Unexpected Revenue Could Ease Md. Deficit
By Matthew Mosk
Washington Post Staff Writer
Wednesday, May 19, 2004; Page B01
Maryland's much-dreaded budget crisis may be quietly evaporating, new revenue estimates show.
Money from Maryland's income and sales taxes has been flowing into the state treasury at a healthy clip this year, exceeding by more than $150 million the amount that fiscal experts had predicted. And if the revenue continues at that pace, predictions of a $1 billion shortfall facing the governor and General Assembly in January could be revised down to a far-more-manageable gap of roughly $252 million.
"Good news at last," is how Warren G. Deschenaux, the General Assembly's budget director, described the latest numbers.
"To the extent this level of [tax] collections continues, the budget shortfall forecasted for fiscal 2006 will be substantially reduced," Deschenaux wrote in a letter to legislative leaders.
Maryland Treasurer Nancy K. Kopp (D) said the news is especially welcome because the figures show that revenue for the first nine months of this fiscal year has outpaced estimates that were already based on anticipated economic growth.
Top lawmakers said the improving economic outlook could help simplify matters next year, when they will try to work out how to pay for such costly statewide initiatives as the $1.3 billion Thornton education funding plan.
"It's very positive for everybody that has to work with the budget," said Del. Norman H. Conway (D-Wicomico), chairman of the House Appropriations Committee. "When you start crunching the numbers and they have reduced to that degree, everything becomes much more manageable."
Last month, the General Assembly ended its annual session in a stalemate with Gov. Robert L. Ehrlich Jr. (R) over whether to resolve a chronic budget gap by raising taxes or legalizing slot machine gambling. Unable to agree, lawmakers approved a spending plan that relied heavily on one-time accounting maneuvers, increased fees and cuts to local governments. Many left Annapolis grumbling that they would return in January to an even larger budget hole.
Maryland Budget Secretary Chip DiPaula Jr. said yesterday that while the most recent numbers are encouraging, they are largely the result of a significant upswing in the past two months. "This is positive news, but these are preliminary projections," DiPaula said. "It's really far too early to determine the extent of the relief this will provide us in 2006."
Likewise, legislators and fiscal analysts said they are not convinced that the improving revenue means an end to the structural budget problems Maryland faces. While some of the state's financial troubles may have been a direct result of a downturn in the economy, they said, the state still must resolve the fiscal burden created by the Thornton education spending plan and the 10 percent cut to state income taxes that occurred under then-Gov. Parris N. Glendening (D).

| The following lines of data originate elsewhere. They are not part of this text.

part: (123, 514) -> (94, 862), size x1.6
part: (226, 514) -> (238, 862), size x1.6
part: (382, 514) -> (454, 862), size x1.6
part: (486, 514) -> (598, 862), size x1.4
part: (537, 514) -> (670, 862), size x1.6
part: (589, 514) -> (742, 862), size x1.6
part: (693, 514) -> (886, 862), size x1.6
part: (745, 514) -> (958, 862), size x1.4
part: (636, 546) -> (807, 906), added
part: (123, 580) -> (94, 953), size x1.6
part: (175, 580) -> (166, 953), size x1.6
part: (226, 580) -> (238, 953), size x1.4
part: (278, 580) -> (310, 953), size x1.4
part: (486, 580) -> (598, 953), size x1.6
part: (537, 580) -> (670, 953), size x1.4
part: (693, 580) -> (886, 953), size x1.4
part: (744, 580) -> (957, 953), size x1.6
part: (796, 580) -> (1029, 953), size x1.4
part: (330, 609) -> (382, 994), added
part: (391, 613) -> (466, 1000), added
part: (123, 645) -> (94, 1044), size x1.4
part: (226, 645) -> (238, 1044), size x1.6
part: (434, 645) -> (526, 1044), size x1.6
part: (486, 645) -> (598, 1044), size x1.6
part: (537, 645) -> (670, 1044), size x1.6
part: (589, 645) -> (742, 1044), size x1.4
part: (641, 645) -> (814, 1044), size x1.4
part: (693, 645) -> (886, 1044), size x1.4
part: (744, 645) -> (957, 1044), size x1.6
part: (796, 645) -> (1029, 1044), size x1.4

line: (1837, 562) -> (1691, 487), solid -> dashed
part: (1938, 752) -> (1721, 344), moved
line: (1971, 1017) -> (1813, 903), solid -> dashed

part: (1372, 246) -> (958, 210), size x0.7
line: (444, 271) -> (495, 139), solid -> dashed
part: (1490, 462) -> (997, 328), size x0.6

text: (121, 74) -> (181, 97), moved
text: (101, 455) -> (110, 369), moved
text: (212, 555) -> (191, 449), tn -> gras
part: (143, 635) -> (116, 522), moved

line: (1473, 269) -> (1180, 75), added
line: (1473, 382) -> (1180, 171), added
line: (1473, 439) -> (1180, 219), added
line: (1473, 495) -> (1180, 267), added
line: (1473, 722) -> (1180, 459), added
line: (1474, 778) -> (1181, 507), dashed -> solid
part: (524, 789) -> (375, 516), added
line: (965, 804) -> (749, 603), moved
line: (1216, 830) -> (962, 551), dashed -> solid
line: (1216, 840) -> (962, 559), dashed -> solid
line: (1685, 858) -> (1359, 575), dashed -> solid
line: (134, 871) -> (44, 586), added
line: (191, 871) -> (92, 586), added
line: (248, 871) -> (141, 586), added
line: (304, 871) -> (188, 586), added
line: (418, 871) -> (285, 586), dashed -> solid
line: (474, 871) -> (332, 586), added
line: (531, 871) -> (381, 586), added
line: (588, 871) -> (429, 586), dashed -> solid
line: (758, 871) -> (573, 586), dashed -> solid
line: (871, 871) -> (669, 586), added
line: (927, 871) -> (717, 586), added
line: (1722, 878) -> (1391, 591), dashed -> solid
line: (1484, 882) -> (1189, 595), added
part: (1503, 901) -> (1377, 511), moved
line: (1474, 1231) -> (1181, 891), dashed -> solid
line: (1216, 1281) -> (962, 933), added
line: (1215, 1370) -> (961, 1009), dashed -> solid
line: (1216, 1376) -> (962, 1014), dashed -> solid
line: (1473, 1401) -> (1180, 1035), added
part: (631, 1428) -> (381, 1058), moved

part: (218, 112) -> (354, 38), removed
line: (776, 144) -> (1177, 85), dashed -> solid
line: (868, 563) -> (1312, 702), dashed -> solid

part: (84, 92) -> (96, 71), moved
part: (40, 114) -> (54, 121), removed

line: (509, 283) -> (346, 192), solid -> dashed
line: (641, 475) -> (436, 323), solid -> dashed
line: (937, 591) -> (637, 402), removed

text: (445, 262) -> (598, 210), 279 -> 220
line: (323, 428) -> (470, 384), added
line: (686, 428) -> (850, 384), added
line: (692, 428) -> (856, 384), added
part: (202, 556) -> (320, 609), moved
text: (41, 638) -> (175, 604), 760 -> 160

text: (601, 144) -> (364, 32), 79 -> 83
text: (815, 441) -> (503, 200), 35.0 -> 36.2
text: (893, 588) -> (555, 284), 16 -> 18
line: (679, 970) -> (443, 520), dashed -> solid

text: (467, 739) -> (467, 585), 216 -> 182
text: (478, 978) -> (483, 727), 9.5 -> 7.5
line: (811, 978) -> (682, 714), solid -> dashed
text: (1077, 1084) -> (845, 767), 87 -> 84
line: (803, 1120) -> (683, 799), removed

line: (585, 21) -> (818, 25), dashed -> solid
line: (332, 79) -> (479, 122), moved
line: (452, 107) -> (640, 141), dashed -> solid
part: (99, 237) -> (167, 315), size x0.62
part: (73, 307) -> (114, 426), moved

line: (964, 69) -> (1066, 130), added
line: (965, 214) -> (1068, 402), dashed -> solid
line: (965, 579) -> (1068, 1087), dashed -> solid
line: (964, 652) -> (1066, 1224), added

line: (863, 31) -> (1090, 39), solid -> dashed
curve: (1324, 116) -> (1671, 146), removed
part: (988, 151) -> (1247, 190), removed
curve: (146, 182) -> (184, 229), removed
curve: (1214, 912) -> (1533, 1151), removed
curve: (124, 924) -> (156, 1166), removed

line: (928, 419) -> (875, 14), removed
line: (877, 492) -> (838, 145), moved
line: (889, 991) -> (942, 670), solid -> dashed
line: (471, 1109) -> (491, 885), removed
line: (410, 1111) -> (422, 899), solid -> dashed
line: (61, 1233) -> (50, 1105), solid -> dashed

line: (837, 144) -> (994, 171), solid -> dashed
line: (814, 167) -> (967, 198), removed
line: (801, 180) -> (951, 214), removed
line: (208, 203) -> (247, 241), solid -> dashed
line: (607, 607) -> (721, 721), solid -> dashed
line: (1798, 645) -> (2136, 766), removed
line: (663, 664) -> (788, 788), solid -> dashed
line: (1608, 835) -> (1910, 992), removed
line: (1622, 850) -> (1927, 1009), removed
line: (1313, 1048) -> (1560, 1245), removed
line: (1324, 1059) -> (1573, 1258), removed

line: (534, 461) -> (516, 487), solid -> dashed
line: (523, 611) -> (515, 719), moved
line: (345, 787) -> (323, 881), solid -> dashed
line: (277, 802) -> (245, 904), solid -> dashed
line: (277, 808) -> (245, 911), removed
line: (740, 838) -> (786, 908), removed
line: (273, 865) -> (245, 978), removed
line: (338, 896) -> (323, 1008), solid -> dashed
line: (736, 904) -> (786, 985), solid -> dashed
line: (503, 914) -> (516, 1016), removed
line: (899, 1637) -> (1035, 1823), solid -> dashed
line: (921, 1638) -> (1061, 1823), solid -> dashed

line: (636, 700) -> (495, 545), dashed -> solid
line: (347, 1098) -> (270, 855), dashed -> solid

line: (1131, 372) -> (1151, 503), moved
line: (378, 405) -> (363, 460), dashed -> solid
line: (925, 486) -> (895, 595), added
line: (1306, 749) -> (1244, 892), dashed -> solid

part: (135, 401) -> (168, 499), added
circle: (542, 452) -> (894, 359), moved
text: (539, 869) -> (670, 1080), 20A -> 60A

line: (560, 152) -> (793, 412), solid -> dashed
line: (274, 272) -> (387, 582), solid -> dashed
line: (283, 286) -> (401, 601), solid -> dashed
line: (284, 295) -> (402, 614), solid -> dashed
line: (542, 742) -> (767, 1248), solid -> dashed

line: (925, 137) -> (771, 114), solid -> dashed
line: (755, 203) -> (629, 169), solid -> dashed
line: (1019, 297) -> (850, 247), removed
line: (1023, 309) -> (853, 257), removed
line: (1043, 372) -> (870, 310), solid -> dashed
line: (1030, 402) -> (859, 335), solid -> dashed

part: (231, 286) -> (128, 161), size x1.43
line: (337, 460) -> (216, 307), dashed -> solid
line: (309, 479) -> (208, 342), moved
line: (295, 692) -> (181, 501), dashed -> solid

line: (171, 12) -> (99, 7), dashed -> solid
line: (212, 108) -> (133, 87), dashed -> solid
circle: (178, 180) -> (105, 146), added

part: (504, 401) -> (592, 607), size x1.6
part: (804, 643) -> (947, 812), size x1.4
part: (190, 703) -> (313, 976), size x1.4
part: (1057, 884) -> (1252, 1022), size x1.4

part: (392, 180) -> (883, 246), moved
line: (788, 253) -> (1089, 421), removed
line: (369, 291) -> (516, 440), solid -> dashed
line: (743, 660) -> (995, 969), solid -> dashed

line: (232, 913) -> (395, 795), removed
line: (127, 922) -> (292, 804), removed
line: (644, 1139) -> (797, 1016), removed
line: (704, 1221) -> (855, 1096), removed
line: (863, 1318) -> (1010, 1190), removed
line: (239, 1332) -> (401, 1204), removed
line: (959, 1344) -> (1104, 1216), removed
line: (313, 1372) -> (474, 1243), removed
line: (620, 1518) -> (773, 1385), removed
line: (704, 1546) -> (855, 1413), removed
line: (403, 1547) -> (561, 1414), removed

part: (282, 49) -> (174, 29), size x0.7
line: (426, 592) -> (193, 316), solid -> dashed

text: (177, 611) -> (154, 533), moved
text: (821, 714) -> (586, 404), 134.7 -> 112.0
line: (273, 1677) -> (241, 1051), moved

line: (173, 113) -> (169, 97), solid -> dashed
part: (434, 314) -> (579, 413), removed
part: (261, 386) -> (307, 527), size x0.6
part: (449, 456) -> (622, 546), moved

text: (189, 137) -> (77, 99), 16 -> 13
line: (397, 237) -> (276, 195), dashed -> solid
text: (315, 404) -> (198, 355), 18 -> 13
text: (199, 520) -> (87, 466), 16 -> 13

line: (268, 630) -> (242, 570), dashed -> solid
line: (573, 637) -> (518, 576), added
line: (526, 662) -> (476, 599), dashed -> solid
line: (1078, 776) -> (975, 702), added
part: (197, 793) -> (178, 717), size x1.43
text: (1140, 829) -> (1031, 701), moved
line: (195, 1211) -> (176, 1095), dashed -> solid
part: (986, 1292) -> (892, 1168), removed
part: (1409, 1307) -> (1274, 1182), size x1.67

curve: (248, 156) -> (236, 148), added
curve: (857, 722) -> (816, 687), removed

Senate President Thomas V. Mike Miller Jr. (D-Calvert) said he believes one key step toward fixing that imbalance would be the legalization of slot machines. "It's not the whole answer, but it's a major part of the answer," Miller said.
Miller noted that under the latest projections, Maryland would still face a $965 million deficit in fiscal 2007. He said the Senate's plan for slot machines would produce an estimated $802 million in new revenue that year. "They really would just cancel each other out," he said.
But opponents of slots said an improving economic outlook could eliminate the need for additional gambling revenue. Montgomery County Executive Douglas M. Duncan (D) called this "a good opportunity to step back and reassess whether we need to be talking about gambling at all."
Statewide, the most significant gains were in personal income and sales tax revenue, which represent the largest chunk of income for the state, Kopp said. Budget officials had projected a 6 percent increase in income tax revenue, and the trend this year is now closer to 9 percent. Similarly, sales tax revenue, which had been expected to increase by 6.2 percent, is now up 8.1 percent.
Other sources of revenue, such as state taxes on estates and inheritances, on insurance premiums, and on liquor, gas and cigarettes, are all outpacing expectations.
Staff writer Tim Craig contributed to this report.